Supplied records Start Marker

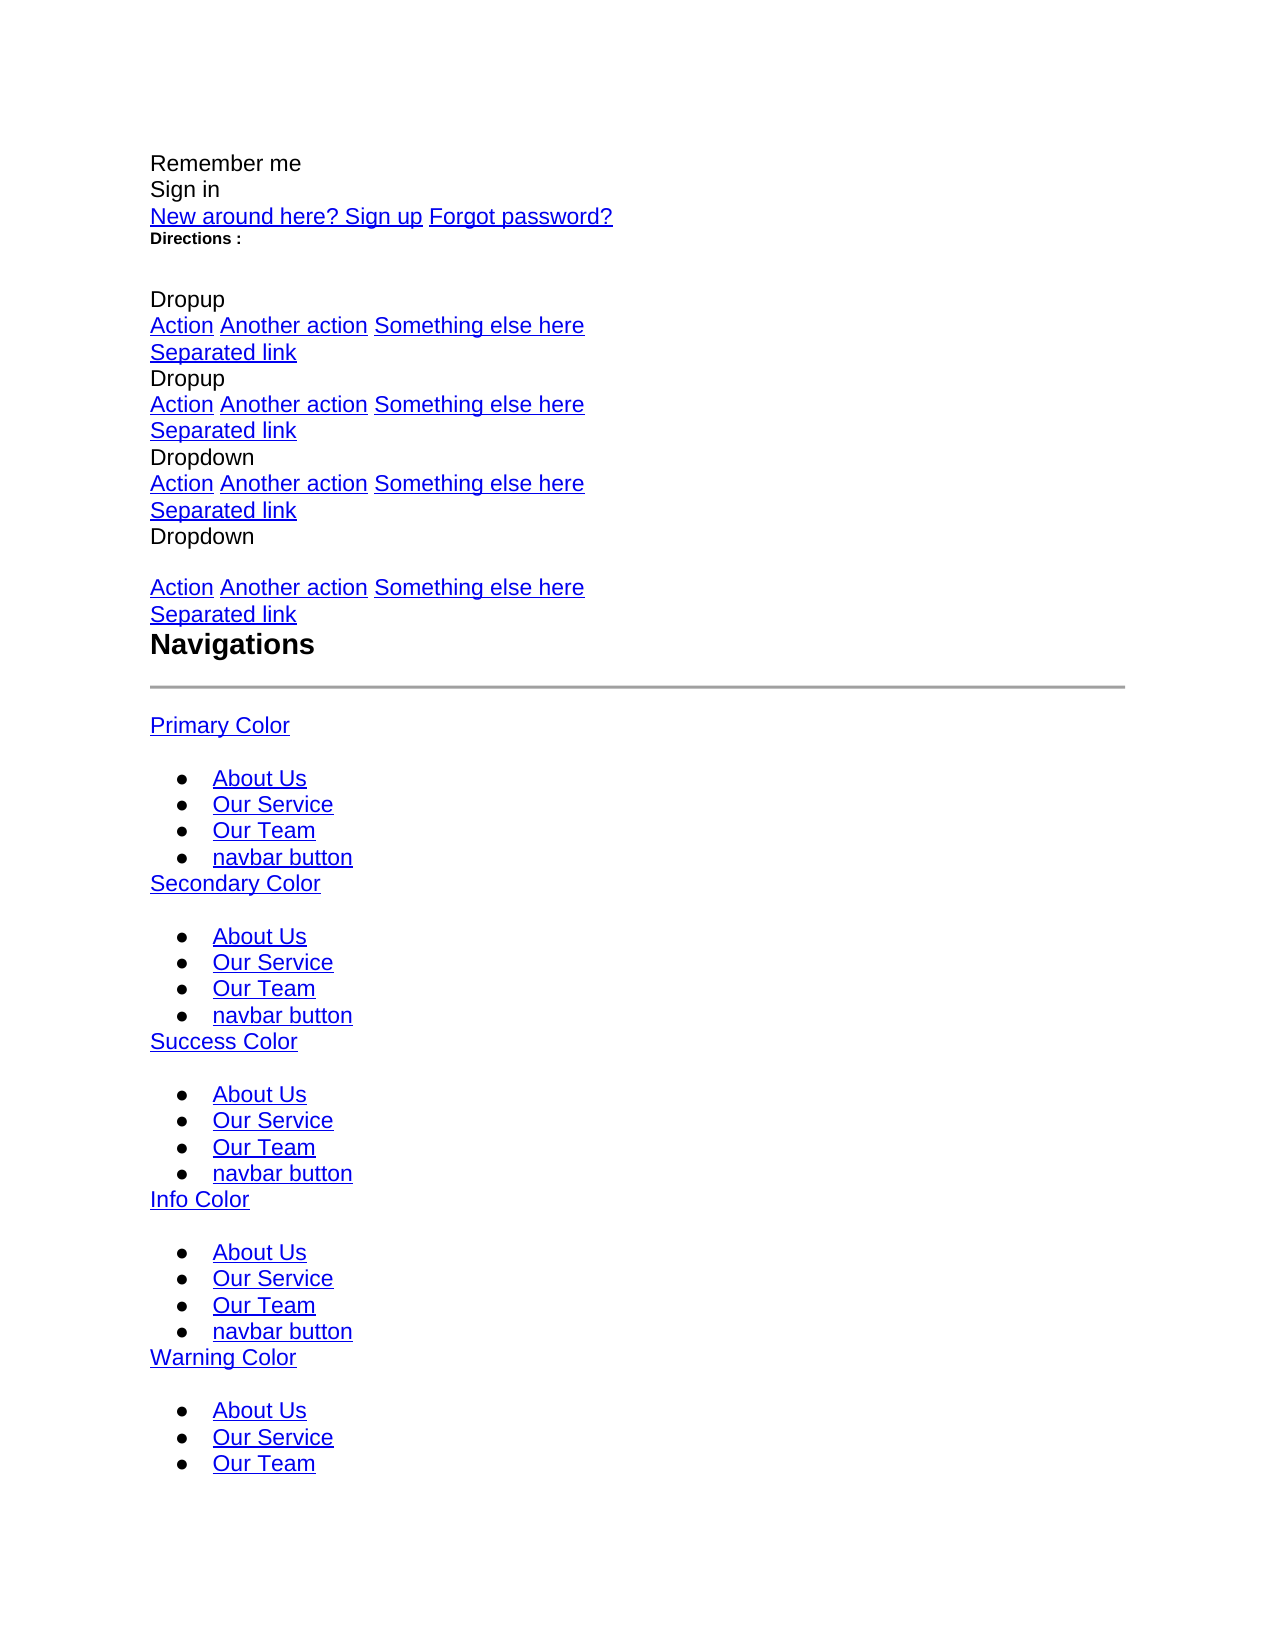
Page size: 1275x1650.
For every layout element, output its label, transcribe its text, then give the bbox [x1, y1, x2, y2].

text Primary Color [150, 689, 1125, 738]
list About Us [175, 1239, 1125, 1265]
text Success Color [150, 1028, 1125, 1054]
list Our Service [175, 1265, 1125, 1292]
list About Us [175, 764, 1125, 791]
text Secondary Color [150, 870, 1125, 896]
text New around here? Sign up Forgot password? [150, 203, 1125, 229]
text Sign in [150, 176, 1125, 203]
text Action Another action Something else here [150, 574, 1125, 601]
list navbar button [175, 1160, 1125, 1186]
list Our Team [175, 1450, 1125, 1476]
list Our Team [175, 975, 1125, 1002]
text Dropup [150, 286, 1125, 312]
text Info Color [150, 1186, 1125, 1213]
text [150, 312, 1125, 338]
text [150, 391, 1125, 417]
list navbar button [175, 844, 1125, 870]
list navbar button [175, 1002, 1125, 1028]
list About Us [175, 923, 1125, 949]
text Separated link [150, 497, 1125, 523]
list Our Service [175, 949, 1125, 975]
text Dropdown [150, 444, 1125, 470]
subtitle Navigations [150, 627, 1125, 661]
list Our Service [175, 1107, 1125, 1133]
text Separated link [150, 601, 1125, 627]
list navbar button [175, 1318, 1125, 1344]
list Our Team [175, 817, 1125, 844]
text Dropdown [150, 523, 1125, 549]
list Our Service [175, 791, 1125, 817]
text Separated link [150, 417, 1125, 444]
text Warning Color [150, 1344, 1125, 1371]
text Remember me [150, 150, 1125, 176]
text Separated link [150, 338, 1125, 365]
list Our Team [175, 1133, 1125, 1160]
list Our Service [175, 1423, 1125, 1450]
list About Us [175, 1397, 1125, 1423]
text Action Another action Something else here [150, 470, 1125, 497]
list About Us [175, 1081, 1125, 1107]
subtitle Directions : [150, 229, 1125, 248]
text Dropup [150, 365, 1125, 391]
list Our Team [175, 1292, 1125, 1318]
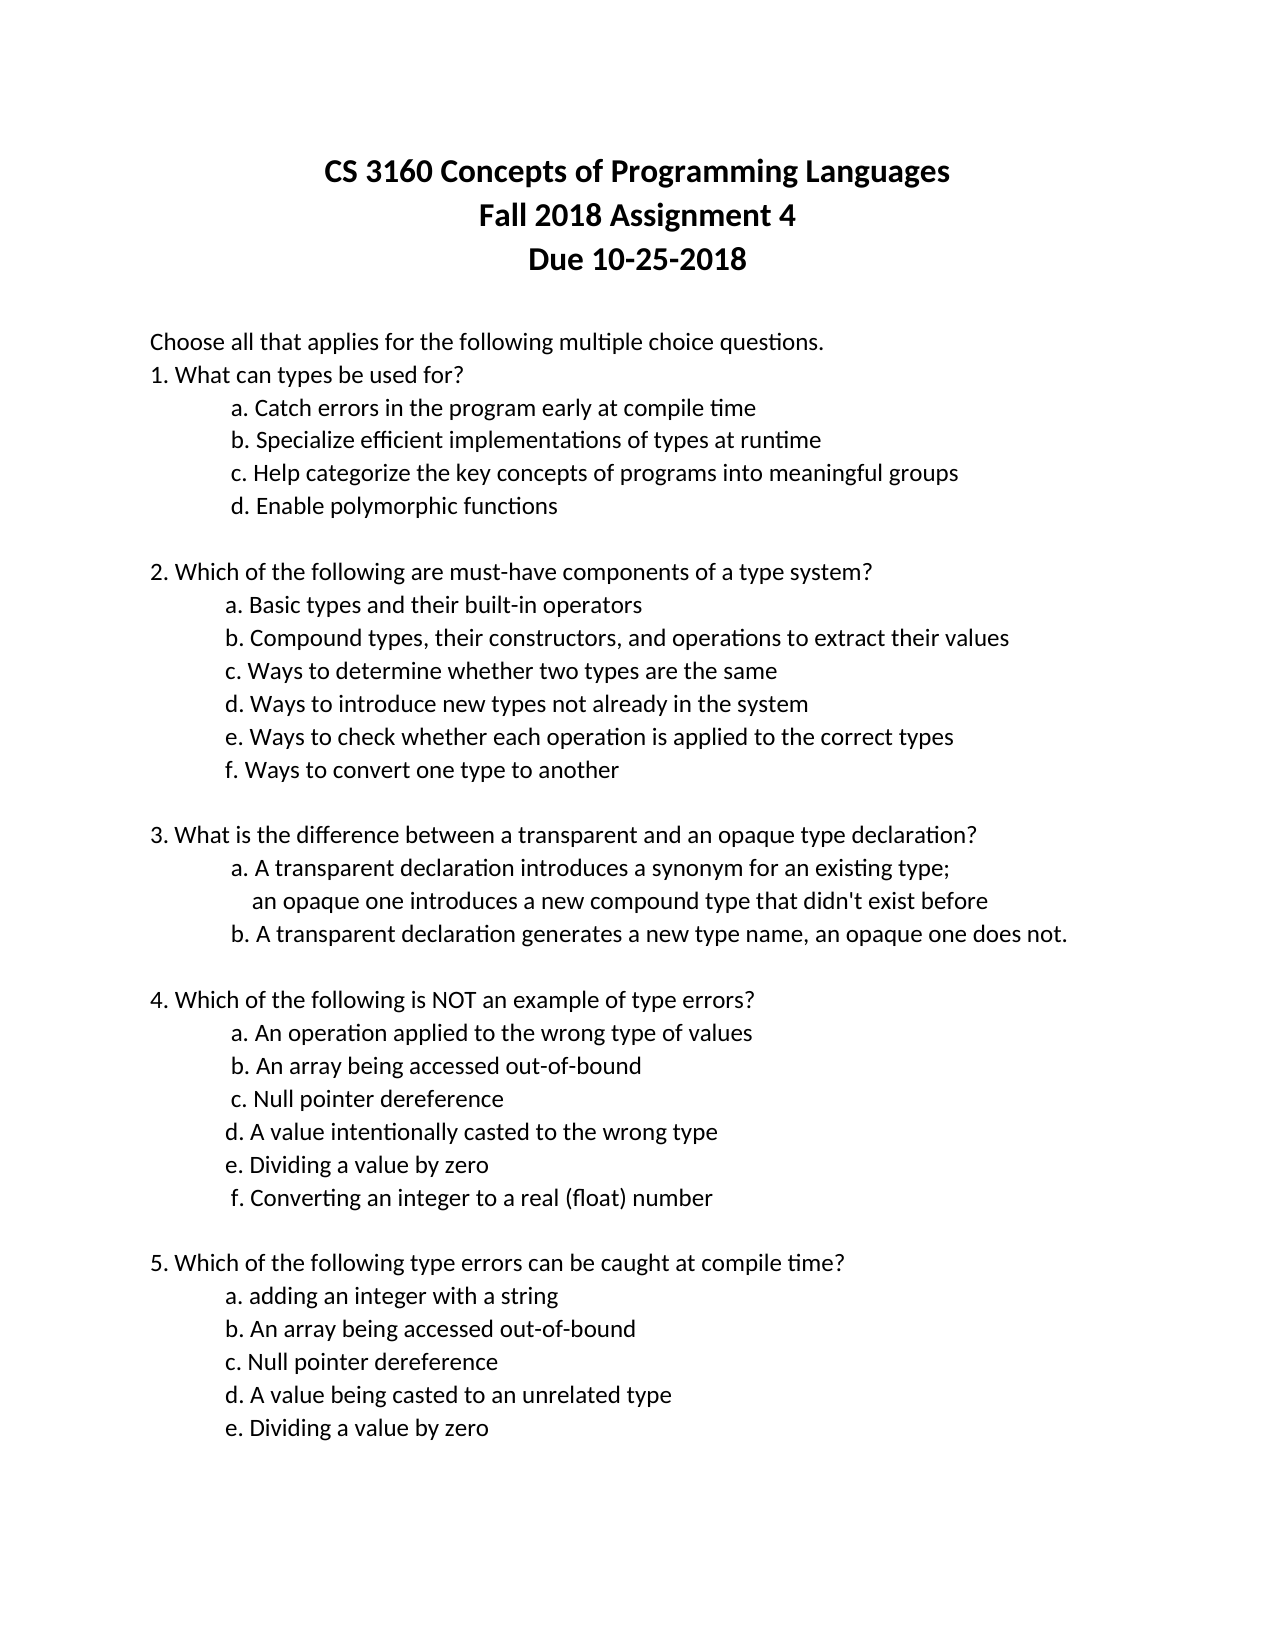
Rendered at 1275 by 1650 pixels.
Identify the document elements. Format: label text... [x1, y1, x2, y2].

text c. Ways to determine whether two types are the same [150, 655, 1125, 686]
text Choose all that applies for the following multiple choice questions. [150, 326, 1125, 356]
text 5. Which of the following type errors can be caught at compile time? [150, 1247, 1125, 1278]
text Due 10-25-2018 [150, 238, 1125, 279]
text b. An array being accessed out-of-bound [150, 1050, 1125, 1081]
text 3. What is the difference between a transparent and an opaque type declaration? [150, 819, 1125, 850]
text b. A transparent declaration generates a new type name, an opaque one does not. [150, 918, 1125, 949]
text d. Ways to introduce new types not already in the system [150, 688, 1125, 718]
text b. Compound types, their constructors, and operations to extract their values [150, 622, 1125, 653]
text an opaque one introduces a new compound type that didn't exist before [150, 885, 1125, 916]
text b. An array being accessed out-of-bound [150, 1313, 1125, 1344]
text d. A value intentionally casted to the wrong type [150, 1116, 1125, 1146]
text a. adding an integer with a string [150, 1280, 1125, 1311]
text a. Catch errors in the program early at compile time [150, 392, 1125, 422]
text e. Dividing a value by zero [150, 1149, 1125, 1179]
text e. Ways to check whether each operation is applied to the correct types [150, 721, 1125, 751]
text c. Help categorize the key concepts of programs into meaningful groups [150, 457, 1125, 488]
text a. An operation applied to the wrong type of values [150, 1017, 1125, 1048]
text Fall 2018 Assignment 4 [150, 194, 1125, 235]
text f. Ways to convert one type to another [150, 754, 1125, 784]
text d. Enable polymorphic functions [150, 490, 1125, 521]
text d. A value being casted to an unrelated type [150, 1379, 1125, 1410]
text c. Null pointer dereference [150, 1083, 1125, 1113]
text a. Basic types and their built-in operators [150, 589, 1125, 620]
text c. Null pointer dereference [150, 1346, 1125, 1377]
text 1. What can types be used for? [150, 359, 1125, 389]
text CS 3160 Concepts of Programming Languages [150, 150, 1125, 191]
text b. Specialize efficient implementations of types at runtime [150, 424, 1125, 455]
text e. Dividing a value by zero [150, 1412, 1125, 1443]
text f. Converting an integer to a real (float) number [150, 1182, 1125, 1212]
text 2. Which of the following are must-have components of a type system? [150, 556, 1125, 587]
text 4. Which of the following is NOT an example of type errors? [150, 984, 1125, 1015]
text a. A transparent declaration introduces a synonym for an existing type; [150, 852, 1125, 883]
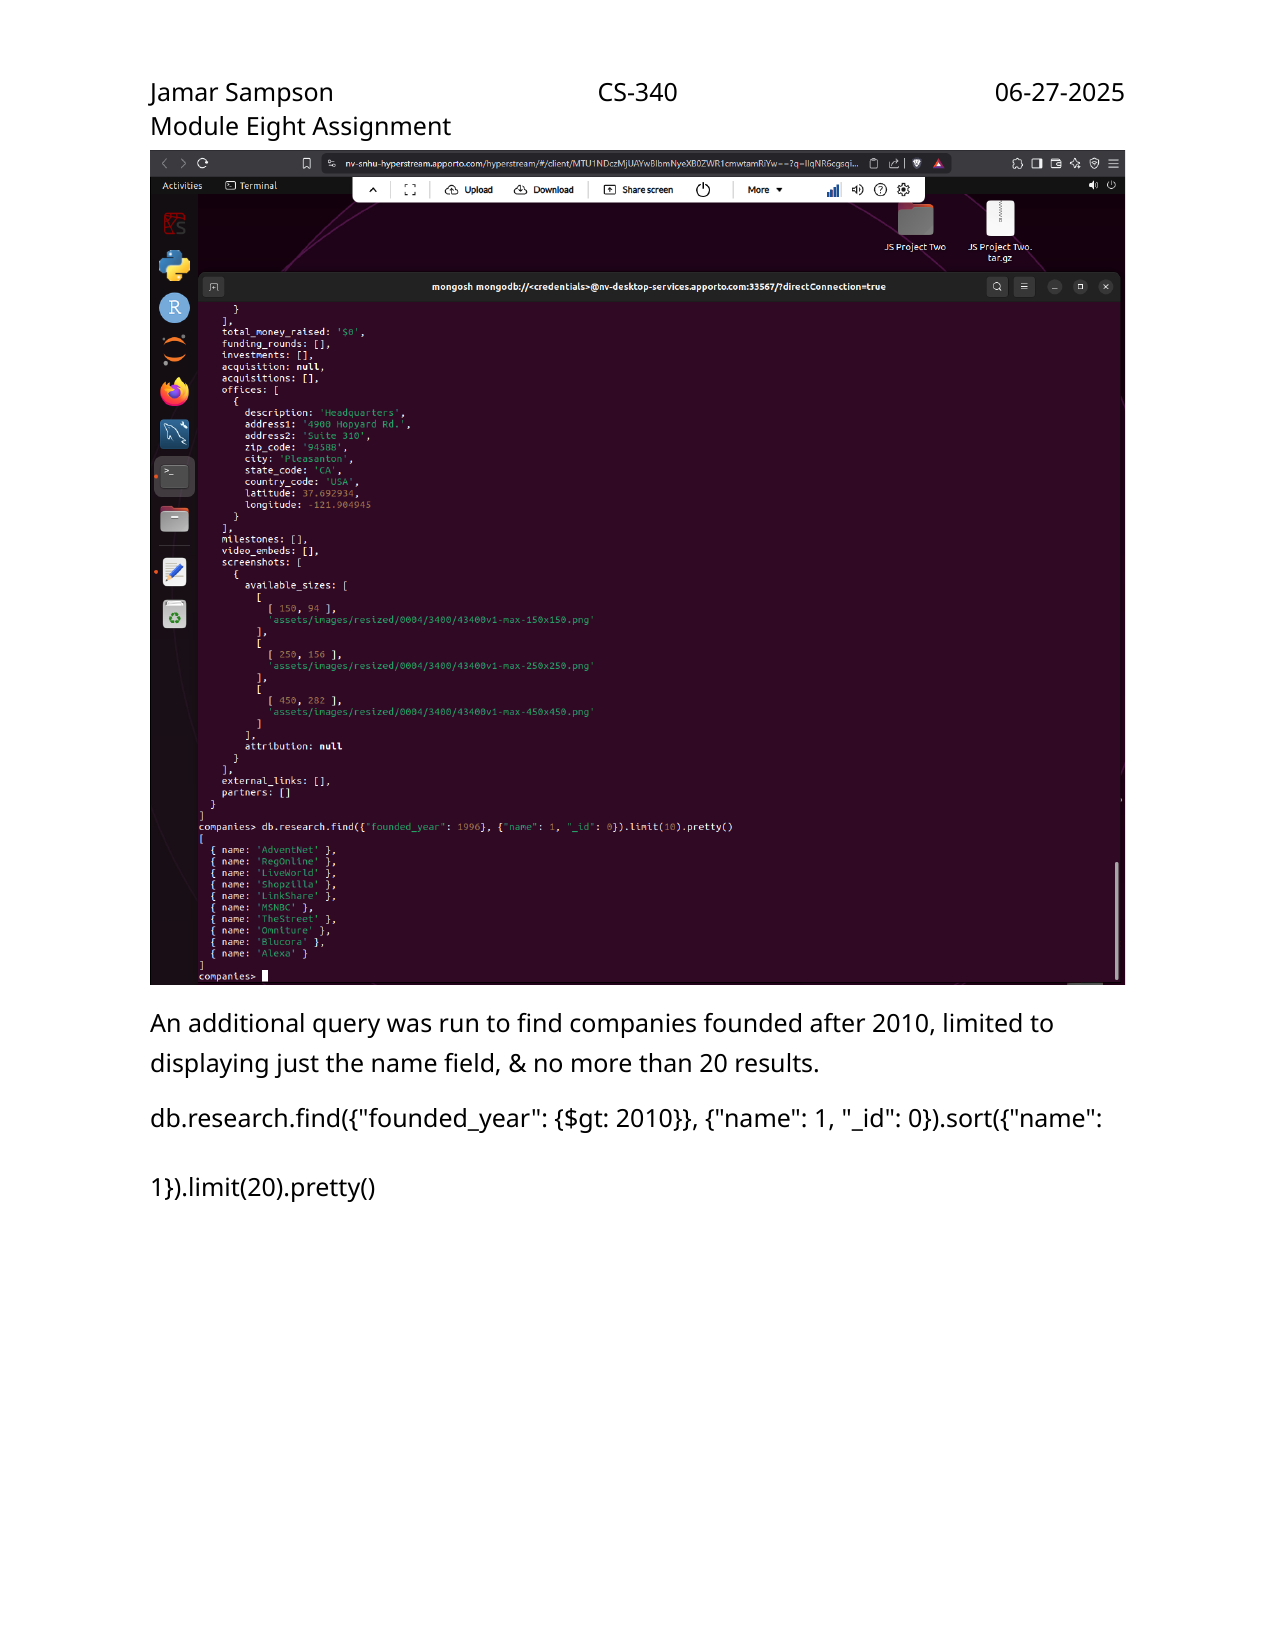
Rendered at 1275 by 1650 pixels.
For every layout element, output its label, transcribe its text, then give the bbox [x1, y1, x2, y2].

Supplied records End Marker

About this exercise:
Return each line from the data where the string "introduces" can be found.

Exercise response:
text an opaque one introduces a new compound type that didn't exist before [150, 885, 1125, 916]
text a. A transparent declaration introduces a synonym for an existing type; [150, 852, 1125, 883]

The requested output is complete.